Babylog – baby tracker built with OpenClaw from a hospital room

by chand1012·Feb 16, 2026·2 points·1 comment

AI Analysis

●●SolidCozyShip It

Purpose-built baby tracker without subscription bloat, but competing in crowded parenting app market.

Strengths
  • Link-based caregiver sharing with zero sign-up friction solves real coordination chaos between partners and family — genuinely better UX than group texts or app-based invites.
  • Deployed on first try from a hospital room via Telegram + OpenClaw; React PWA + Cloudflare stack is lean and cost-free at scale.
Weaknesses
  • No retention moat — features (feedings, diapers, naps, charts) are table stakes in parenting apps (Huckleberry, Glow, Nanit exist with more data insights).
  • Single founder, built during personal crisis; no evidence of growth, retention metrics, or plan to compete against funded alternatives.
Category
Target Audience

New parents, caregivers, pediatricians

Similar To

Huckleberry · Glow Baby · Nanit

Post Description

Hey HN! I built Babylog (https://babylog.chand1012.dev) — a simple baby tracker for logging feedings, diapers, and naps — entirely from my wife's hospital room using an AI coding agent.

My wife's water broke the day before her due date.
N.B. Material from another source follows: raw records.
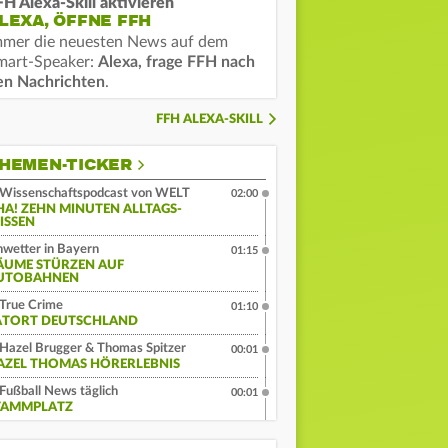
FH Alexa-Skill aktivieren
LEXA, ÖFFNE FFH
mmer die neuesten News auf dem
mart-Speaker:
Alexa, frage FFH nach
en Nachrichten
.
FFH ALEXA-SKILL
HEMEN-TICKER
Wissenschaftspodcast von WELT
02:00
HA! ZEHN MINUTEN ALLTAGS-
ISSEN
wetter in Bayern
01:15
ÄUME STÜRZEN AUF
UTOBAHNEN
True Crime
01:10
ATORT DEUTSCHLAND
Hazel Brugger & Thomas Spitzer
00:01
AZEL THOMAS HÖRERLEBNIS
Fußball News täglich
00:01
TAMMPLATZ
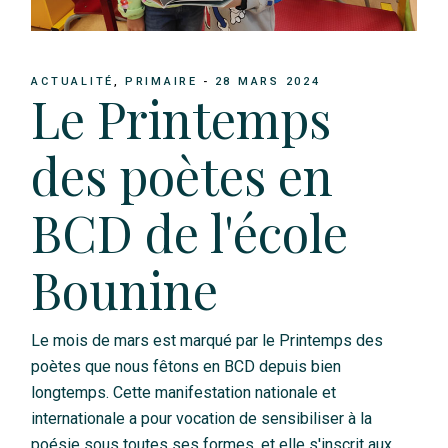
ACTUALITÉ
PRIMAIRE
28 MARS 2024
Le Printemps
des poètes en
BCD de l'école
Bounine
Le mois de mars est marqué par le Printemps des
poètes que nous fêtons en BCD depuis bien
longtemps. Cette manifestation nationale et
internationale a pour vocation de sensibiliser à la
poésie sous toutes ses formes, et elle s'inscrit aux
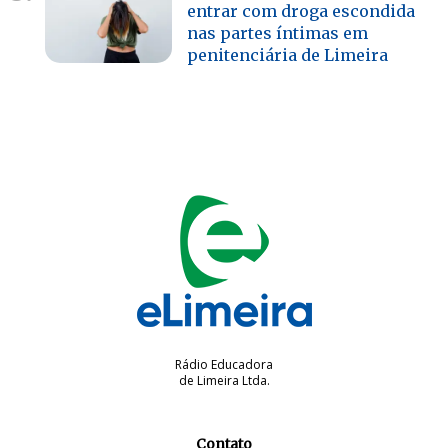
entrar com droga escondida
nas partes íntimas em
penitenciária de Limeira
Rádio Educadora
de Limeira Ltda.
Contato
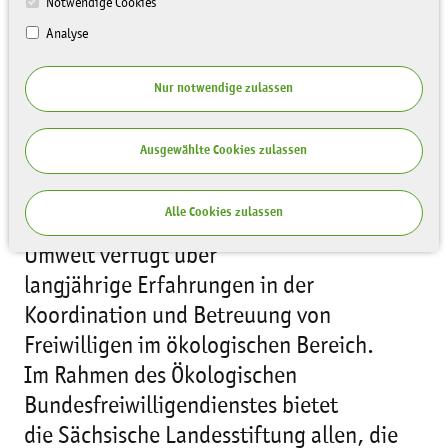
Notwendige Cookies
Analyse
Nur notwendige zulassen
Ausgewählte Cookies zulassen
Alle Cookies zulassen
Die Sächsische Landesstiftung Natur und
Umwelt verfügt über
langjährige Erfahrungen in der
Koordination und Betreuung von
Freiwilligen im ökologischen Bereich.
Im Rahmen des Ökologischen
Bundesfreiwilligendienstes bietet
die Sächsische Landesstiftung allen, die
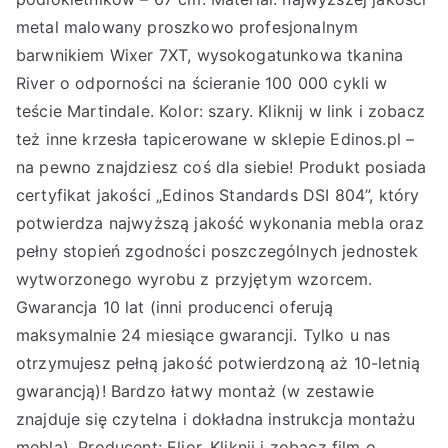
metal malowany proszkowo profesjonalnym
barwnikiem Wixer 7XT, wysokogatunkowa tkanina
River o odporności na ścieranie 100 000 cykli w
teście Martindale. Kolor: szary. Kliknij w link i zobacz
też inne krzesła tapicerowane w sklepie Edinos.pl –
na pewno znajdziesz coś dla siebie! Produkt posiada
certyfikat jakości „Edinos Standards DSI 804”, który
potwierdza najwyższą jakość wykonania mebla oraz
pełny stopień zgodności poszczególnych jednostek
wytworzonego wyrobu z przyjętym wzorcem.
Gwarancja 10 lat (inni producenci oferują
maksymalnie 24 miesiące gwarancji. Tylko u nas
otrzymujesz pełną jakość potwierdzoną aż 10-letnią
gwarancją)! Bardzo łatwy montaż (w zestawie
znajduje się czytelna i dokładna instrukcja montażu
mebla). Producent: Elior. Kliknij i zobacz film o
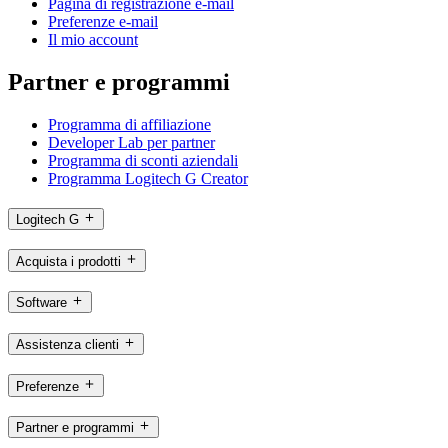
Pagina di registrazione e-mail
Preferenze e-mail
Il mio account
Partner e programmi
Programma di affiliazione
Developer Lab per partner
Programma di sconti aziendali
Programma Logitech G Creator
Logitech G
Acquista i prodotti
Software
Assistenza clienti
Preferenze
Partner e programmi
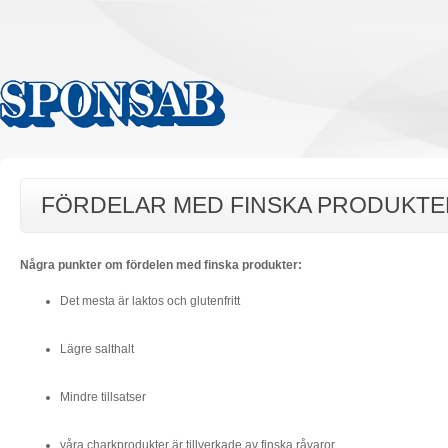
FÖRDELAR MED FINSKA PRODUKTE
Några punkter om fördelen med finska produkter:
Det mesta är laktos och glutenfritt
Lägre salthalt
Mindre tillsatser
våra charkprodukter är tillverkade av finska råvaror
After 18 hours of labor and an emergency c-section at 3am, our son was born. When a nurse asked "do you know what time he ate last?" and we had no idea, I knew I needed something to track it. But I didn't bring my laptop.

I had OpenClaw set up on a home server, accessible via Telegram. So I built the whole thing from my phone — planning the architecture, writing code, deploying to Cloudflare Workers — all through chat.

Stack:

• React + Vite + React Router frontend (PWA) • Hono backend on Cloudflare Workers • Cloudflare D1 (SQLite) for storage • Retro UI component library • CI/CD via GitHub Actions The MVP deployed and worked first try — account creation, child profiles, diaper and feeding logging all functional immediately. My wife and I have been using it daily since.

What went well: Zero-to-working-app without touching a keyboard. The agent handled monorepo setup, API design, frontend, deployment, and even CI/CD pipeline creation.

What didn't: No migration system (the agent skipped proper DB migrations), context poisoning made initial Cloudflare deployment painful (~1 hour of fighting the wrong API endpoint), and I broke every security best practice by giving the agent my API keys directly.